- _Texto_:
###

Reserva Extrativista do Rio Ituxi, em Lábrea, no Amazonas, faz manejo da espécie nos próximos três meses

O mapeamento dos castanhais da Reserva Extrativista do Rio Ituxi, que fica na região de Lábrea, no Amazonas, que no ano passado ficou impossível de ser inventariado por conta do regime hídrico, será feito nesses três meses, até maio.

Fonte: Lábrea News

O mapeamento dos castanhais da Reserva Extrativista do Rio Ituxi, que fica na região de Lábrea, no Amazonas, que no ano passado ficou impossível de ser inventariado por conta do regime hídrico, será feito nesses três meses, até maio. Esse trabalho, feito sob a supervisão do Núcleo de Gestão Integrada do Instituto Chico Mendes de Conservação da Biodiversidade (NGI-ICMBio), é que vai subsidiar o manejo da castanha pela comunidade.

###

Itens armazenados:
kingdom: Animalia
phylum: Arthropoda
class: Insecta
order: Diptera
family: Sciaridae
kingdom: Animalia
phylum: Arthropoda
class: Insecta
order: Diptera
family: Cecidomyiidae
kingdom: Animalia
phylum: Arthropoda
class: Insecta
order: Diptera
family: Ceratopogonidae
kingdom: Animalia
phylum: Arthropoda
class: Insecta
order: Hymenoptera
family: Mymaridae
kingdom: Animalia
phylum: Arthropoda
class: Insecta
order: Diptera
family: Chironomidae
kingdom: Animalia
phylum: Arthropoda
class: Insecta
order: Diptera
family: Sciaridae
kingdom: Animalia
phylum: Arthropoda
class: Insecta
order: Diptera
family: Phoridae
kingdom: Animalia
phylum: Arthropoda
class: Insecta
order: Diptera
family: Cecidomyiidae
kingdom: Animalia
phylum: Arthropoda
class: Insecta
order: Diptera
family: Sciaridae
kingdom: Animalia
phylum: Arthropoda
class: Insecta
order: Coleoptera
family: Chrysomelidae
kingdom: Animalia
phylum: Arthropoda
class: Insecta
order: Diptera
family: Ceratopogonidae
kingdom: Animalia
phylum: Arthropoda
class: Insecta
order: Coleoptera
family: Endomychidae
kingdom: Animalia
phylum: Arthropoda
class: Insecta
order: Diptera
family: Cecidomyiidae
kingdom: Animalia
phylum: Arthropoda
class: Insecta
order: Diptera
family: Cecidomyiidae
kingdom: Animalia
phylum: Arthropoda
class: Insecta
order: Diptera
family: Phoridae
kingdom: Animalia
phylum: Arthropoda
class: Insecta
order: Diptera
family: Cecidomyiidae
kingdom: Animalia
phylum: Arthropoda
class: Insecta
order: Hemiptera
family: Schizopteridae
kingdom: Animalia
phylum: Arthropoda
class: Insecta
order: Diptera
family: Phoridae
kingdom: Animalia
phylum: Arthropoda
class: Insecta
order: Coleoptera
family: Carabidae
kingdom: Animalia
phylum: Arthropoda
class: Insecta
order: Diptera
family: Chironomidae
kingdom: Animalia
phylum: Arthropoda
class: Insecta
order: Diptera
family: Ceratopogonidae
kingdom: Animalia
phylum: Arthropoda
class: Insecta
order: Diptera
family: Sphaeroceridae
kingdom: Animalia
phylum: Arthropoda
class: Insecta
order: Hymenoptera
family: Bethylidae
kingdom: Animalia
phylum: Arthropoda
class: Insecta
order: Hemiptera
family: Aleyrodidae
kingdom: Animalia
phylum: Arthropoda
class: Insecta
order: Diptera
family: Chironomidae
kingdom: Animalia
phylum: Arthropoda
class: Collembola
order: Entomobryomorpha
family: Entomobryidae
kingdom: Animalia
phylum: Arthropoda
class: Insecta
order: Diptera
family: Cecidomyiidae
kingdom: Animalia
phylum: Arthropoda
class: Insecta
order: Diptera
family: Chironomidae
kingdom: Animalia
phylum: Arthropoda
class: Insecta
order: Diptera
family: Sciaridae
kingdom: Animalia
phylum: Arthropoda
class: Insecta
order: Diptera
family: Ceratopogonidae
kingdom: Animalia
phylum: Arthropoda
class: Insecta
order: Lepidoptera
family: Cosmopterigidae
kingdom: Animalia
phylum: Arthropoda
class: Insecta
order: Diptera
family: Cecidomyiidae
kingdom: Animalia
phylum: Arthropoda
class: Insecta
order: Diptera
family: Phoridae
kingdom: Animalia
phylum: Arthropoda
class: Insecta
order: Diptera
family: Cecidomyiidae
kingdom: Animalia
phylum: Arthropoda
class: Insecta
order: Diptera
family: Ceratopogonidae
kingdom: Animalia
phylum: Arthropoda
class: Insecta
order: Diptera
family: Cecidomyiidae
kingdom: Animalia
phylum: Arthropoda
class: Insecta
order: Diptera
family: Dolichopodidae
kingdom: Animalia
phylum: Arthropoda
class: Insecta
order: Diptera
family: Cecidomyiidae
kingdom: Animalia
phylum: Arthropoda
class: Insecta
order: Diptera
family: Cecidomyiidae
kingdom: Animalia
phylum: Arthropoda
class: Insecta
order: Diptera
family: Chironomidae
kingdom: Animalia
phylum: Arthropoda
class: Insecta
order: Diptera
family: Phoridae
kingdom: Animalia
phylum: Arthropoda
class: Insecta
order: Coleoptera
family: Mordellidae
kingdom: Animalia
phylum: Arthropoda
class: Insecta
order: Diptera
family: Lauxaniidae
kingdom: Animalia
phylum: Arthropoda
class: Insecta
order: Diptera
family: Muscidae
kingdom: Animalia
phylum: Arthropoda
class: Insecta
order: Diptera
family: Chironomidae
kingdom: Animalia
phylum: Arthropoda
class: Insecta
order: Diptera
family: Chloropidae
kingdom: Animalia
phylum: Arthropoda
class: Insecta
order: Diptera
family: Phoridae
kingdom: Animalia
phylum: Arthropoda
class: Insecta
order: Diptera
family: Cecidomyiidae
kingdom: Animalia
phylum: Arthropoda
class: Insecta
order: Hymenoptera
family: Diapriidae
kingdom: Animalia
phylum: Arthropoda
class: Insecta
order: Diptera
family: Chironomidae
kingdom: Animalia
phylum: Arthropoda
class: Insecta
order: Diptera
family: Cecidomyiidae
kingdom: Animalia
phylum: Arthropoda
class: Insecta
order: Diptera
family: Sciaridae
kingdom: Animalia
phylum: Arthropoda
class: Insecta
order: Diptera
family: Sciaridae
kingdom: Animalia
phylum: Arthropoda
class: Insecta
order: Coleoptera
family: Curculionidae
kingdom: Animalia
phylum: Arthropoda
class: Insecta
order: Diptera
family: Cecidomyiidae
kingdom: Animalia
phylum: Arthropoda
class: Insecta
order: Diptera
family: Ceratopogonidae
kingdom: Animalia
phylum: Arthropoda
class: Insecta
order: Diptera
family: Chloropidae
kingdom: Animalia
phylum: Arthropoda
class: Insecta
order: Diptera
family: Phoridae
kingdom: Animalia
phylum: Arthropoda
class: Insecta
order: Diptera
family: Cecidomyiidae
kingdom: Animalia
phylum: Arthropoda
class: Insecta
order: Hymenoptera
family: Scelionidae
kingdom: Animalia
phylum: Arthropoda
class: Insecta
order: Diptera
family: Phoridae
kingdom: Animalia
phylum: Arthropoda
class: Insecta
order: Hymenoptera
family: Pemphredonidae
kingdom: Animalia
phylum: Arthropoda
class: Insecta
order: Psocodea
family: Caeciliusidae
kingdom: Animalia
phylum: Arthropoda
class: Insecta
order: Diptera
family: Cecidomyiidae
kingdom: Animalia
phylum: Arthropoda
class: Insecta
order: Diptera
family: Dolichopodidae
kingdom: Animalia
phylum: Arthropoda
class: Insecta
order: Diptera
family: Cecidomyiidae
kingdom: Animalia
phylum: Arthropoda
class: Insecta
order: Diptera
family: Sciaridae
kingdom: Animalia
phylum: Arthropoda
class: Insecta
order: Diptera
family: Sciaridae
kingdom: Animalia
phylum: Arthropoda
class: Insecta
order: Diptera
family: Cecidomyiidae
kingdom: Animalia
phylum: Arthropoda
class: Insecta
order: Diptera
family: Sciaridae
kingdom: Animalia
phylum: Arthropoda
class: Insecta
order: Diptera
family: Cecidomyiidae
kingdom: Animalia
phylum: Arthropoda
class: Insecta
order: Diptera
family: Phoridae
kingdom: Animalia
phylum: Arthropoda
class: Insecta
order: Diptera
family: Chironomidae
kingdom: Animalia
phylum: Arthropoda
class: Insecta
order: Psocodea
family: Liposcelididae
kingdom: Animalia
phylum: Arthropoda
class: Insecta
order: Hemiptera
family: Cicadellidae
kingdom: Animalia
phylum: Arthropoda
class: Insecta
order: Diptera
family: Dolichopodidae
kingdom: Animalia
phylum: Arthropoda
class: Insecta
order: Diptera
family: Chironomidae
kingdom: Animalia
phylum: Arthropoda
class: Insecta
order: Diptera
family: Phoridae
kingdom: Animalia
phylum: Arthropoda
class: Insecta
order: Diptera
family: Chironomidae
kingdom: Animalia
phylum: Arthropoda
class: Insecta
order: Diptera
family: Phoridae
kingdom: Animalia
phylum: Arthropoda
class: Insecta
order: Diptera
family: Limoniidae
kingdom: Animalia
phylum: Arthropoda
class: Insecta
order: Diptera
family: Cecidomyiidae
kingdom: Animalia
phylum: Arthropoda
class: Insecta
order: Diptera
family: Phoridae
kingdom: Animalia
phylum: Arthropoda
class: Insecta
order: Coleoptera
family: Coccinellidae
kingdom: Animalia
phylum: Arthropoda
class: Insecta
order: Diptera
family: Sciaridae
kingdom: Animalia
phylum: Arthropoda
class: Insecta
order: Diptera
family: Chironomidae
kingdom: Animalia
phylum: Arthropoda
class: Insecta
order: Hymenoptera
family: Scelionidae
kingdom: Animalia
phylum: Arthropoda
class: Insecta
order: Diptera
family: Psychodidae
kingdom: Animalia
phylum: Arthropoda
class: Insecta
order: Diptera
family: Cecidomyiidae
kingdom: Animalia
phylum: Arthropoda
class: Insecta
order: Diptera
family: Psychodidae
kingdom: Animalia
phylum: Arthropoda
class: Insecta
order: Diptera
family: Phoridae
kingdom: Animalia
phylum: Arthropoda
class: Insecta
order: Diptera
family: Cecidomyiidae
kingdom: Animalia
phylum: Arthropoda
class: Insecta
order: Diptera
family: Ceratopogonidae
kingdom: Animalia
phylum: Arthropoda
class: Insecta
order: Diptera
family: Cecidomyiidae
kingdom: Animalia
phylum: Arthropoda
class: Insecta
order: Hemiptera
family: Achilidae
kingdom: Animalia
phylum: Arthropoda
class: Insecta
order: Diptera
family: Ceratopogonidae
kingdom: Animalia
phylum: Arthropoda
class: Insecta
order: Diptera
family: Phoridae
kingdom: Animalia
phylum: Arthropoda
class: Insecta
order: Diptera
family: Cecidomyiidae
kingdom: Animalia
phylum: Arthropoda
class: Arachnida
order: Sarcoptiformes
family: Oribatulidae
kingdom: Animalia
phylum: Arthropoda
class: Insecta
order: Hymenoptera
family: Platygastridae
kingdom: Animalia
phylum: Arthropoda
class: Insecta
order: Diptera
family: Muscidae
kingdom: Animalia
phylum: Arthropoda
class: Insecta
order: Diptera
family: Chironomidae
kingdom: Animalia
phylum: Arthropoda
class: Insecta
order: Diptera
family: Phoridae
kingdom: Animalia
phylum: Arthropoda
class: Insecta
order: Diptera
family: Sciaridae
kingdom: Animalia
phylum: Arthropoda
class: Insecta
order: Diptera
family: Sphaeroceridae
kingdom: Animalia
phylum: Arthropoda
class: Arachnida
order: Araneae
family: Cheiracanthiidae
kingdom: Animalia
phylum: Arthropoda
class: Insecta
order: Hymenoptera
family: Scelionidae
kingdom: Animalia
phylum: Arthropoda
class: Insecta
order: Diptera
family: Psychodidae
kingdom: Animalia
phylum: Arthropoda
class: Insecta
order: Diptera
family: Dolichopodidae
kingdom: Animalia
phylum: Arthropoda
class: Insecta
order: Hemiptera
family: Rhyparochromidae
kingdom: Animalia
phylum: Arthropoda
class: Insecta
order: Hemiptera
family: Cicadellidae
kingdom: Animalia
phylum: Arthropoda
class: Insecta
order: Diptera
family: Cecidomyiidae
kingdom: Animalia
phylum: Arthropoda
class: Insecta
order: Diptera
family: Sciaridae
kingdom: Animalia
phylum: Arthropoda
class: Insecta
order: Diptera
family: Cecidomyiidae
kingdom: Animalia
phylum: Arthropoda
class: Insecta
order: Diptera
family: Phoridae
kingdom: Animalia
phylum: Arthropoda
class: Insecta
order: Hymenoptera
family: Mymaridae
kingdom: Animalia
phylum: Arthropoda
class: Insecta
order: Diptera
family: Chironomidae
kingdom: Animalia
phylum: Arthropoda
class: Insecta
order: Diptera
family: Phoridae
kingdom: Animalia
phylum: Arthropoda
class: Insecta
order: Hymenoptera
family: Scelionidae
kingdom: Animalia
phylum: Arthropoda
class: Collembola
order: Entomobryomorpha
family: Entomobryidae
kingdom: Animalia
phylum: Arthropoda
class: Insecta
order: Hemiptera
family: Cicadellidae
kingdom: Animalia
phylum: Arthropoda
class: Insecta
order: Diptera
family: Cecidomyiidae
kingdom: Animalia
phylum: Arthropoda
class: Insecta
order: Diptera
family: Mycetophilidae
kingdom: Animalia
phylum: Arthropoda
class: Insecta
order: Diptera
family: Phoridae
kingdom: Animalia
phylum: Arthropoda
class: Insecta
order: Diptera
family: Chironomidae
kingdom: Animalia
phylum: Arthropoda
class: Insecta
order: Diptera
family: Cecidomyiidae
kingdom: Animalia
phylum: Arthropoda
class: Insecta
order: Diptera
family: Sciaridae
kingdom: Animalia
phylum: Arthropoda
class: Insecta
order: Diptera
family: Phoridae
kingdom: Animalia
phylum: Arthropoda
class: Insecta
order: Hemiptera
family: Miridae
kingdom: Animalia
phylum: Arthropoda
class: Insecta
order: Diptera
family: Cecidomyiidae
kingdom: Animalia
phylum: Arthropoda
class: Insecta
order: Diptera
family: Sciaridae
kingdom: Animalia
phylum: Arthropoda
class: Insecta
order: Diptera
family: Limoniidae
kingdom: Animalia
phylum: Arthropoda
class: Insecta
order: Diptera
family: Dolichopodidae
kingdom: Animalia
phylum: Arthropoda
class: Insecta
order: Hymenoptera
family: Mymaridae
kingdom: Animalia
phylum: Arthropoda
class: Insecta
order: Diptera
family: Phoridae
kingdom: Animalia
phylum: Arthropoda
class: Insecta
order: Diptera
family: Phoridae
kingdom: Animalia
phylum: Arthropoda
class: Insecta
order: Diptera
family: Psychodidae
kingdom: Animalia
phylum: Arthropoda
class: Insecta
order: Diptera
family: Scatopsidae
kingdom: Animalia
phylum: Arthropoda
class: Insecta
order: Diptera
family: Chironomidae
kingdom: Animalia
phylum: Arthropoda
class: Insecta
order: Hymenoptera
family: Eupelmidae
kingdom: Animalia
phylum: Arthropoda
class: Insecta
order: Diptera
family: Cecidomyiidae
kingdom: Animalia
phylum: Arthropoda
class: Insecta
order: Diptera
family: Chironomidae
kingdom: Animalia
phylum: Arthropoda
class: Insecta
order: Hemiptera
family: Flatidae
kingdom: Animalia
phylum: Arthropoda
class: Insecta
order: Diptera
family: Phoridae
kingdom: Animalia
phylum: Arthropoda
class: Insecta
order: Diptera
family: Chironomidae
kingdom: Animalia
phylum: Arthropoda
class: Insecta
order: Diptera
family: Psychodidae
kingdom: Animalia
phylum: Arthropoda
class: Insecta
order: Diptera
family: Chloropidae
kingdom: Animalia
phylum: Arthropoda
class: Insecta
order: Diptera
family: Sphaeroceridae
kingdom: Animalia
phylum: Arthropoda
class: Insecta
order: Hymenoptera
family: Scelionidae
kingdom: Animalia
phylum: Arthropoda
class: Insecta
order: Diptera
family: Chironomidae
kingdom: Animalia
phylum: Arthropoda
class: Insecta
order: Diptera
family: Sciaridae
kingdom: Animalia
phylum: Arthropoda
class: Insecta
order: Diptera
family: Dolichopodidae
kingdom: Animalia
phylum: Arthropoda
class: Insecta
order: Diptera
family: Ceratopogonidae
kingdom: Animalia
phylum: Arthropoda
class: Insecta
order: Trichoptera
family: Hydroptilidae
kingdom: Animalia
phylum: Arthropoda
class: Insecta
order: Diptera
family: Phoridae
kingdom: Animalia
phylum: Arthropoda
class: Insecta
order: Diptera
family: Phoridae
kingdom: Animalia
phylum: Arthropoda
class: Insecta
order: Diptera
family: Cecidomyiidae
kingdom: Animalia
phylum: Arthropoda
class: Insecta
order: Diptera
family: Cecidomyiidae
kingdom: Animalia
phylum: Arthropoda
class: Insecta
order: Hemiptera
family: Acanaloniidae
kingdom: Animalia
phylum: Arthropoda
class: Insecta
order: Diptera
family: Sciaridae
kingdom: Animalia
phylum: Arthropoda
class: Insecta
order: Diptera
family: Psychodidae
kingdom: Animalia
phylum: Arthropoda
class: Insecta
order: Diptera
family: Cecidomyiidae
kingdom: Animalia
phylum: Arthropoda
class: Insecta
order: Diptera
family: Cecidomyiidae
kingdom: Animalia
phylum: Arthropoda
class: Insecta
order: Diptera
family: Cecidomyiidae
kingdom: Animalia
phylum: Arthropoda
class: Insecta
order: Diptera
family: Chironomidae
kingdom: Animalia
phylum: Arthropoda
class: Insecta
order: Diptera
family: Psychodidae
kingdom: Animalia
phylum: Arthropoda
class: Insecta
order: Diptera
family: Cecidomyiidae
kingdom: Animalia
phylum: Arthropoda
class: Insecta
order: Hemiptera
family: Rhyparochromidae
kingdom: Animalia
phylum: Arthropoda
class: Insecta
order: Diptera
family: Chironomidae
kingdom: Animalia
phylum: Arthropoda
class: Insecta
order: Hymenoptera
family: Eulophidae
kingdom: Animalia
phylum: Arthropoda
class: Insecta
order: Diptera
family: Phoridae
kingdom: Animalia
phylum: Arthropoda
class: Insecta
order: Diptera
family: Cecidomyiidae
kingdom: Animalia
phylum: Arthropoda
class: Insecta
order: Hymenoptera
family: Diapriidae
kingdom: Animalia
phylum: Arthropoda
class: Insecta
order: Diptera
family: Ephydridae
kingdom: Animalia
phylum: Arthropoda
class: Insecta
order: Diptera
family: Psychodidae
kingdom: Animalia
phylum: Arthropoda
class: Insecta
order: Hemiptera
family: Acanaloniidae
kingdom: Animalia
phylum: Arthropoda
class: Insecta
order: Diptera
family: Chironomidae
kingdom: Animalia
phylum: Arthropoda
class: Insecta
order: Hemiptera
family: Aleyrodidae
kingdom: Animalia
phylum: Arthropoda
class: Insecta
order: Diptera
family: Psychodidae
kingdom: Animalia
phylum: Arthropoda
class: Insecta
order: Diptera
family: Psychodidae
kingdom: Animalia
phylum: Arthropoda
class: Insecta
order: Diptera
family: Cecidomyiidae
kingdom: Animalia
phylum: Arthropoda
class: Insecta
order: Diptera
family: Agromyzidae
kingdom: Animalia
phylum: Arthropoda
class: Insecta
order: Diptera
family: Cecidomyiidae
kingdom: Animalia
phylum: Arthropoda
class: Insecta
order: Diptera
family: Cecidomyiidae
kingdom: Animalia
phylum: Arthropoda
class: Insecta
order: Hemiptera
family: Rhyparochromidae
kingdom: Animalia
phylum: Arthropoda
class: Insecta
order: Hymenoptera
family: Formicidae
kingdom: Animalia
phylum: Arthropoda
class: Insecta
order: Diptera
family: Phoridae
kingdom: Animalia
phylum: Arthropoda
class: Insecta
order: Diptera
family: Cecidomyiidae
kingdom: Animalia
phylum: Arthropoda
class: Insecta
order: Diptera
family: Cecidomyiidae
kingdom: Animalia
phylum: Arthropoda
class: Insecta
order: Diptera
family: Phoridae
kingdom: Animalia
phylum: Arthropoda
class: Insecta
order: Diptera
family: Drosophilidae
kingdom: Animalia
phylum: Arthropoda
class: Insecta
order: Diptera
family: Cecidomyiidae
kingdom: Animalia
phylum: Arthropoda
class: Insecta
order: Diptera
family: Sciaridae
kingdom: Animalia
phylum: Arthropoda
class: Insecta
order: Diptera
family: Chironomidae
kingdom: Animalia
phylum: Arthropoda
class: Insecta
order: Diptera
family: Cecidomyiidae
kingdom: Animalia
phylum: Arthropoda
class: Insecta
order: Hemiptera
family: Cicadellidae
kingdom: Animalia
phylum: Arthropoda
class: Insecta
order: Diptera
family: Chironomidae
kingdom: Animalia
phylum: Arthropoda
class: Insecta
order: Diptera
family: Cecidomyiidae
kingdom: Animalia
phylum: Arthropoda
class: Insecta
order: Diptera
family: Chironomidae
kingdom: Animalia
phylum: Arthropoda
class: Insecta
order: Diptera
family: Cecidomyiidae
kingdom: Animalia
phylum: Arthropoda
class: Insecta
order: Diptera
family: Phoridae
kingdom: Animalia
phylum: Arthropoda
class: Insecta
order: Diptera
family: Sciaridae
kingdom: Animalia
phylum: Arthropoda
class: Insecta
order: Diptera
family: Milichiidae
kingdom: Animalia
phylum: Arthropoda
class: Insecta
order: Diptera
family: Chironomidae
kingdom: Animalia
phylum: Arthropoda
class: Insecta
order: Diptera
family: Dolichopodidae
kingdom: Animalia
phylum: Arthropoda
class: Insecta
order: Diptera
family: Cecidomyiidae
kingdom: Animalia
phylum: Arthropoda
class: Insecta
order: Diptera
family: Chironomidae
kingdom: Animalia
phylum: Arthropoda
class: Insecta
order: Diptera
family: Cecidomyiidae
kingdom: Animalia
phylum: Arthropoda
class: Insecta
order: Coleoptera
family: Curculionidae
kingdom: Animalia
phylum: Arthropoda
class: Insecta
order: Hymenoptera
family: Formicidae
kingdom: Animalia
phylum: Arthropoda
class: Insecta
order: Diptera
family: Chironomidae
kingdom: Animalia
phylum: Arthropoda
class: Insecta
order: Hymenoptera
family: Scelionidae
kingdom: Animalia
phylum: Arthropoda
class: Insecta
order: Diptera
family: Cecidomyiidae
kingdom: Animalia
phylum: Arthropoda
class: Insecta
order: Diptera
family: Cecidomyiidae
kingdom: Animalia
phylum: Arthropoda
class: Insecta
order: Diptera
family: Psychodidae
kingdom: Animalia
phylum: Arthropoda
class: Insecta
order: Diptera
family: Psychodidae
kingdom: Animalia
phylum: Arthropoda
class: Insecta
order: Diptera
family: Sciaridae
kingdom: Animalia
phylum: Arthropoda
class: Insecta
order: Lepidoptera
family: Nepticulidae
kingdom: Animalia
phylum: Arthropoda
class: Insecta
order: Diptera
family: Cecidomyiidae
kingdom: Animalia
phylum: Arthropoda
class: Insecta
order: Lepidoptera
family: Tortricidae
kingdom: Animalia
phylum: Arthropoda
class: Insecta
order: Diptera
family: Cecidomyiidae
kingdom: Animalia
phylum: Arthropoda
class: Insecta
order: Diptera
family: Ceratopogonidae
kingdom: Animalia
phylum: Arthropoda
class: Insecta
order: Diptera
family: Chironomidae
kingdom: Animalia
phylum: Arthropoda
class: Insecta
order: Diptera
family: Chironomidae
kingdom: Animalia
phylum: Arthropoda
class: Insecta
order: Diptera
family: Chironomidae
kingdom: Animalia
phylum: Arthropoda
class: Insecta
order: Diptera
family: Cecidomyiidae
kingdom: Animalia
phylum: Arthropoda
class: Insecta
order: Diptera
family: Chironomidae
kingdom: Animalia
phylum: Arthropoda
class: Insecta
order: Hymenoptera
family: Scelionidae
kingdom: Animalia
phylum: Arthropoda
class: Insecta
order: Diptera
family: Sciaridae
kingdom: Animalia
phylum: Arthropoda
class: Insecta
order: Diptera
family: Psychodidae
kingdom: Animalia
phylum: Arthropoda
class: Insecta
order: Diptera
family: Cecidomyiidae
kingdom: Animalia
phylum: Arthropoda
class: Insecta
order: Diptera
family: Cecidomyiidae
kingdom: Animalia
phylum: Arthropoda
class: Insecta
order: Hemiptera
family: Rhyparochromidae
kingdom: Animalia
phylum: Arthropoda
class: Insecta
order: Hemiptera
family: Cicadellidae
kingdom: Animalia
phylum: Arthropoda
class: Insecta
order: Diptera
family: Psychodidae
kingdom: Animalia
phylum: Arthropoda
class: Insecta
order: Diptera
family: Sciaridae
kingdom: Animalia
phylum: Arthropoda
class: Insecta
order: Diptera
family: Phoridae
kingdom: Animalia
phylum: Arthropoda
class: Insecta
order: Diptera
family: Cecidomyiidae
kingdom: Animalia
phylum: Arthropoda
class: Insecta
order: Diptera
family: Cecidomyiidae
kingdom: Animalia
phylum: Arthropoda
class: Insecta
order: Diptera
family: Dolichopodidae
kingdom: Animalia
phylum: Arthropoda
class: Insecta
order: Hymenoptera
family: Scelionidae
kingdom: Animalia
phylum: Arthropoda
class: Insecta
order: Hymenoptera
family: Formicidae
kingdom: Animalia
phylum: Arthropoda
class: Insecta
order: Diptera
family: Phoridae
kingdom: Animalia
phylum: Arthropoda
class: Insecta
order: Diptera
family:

###

- _Tarefa proposta_: Prossiga a escrita do texto sobre o mapeamento dos castanhais da Reserva Extrativista do Rio Ituxi, começando logo após a última frase apresentada. Os dados não têm relação com o texto.

- _Resposta esperada_:
“Nessa época do ano será possível visitar importantes áreas de produção de castanha que não pudemos visitar anteriormente como o rio Curequetê, o alto Siriquiqui, o igarapé dos Perdidos e o Vamos Ver”, disse Valdeson Vilaça, técnico do Instituto de Desenvolvimento do Amazonas (Idam), parceiro do ICMBio nessa empreitada, juntamente com o Instituto Internacional de Educação do Brasil (IEB) e a Associação de Produtores Agroextrativistas da Assembleia de Deus do Rio Ituxi (Apadrit).

O mapeamento será realizado por meio de entrevistas com os castanheiros e visitas aos piques de castanha utilizados por cada um deles. Além dos dados pessoais dos extrativistas, serão levantadas informações quanto às coordenadas geográficas, situação de uso dos castanhais (em uso ou abandonados), número de castanheiras e potencial produtivo estimado.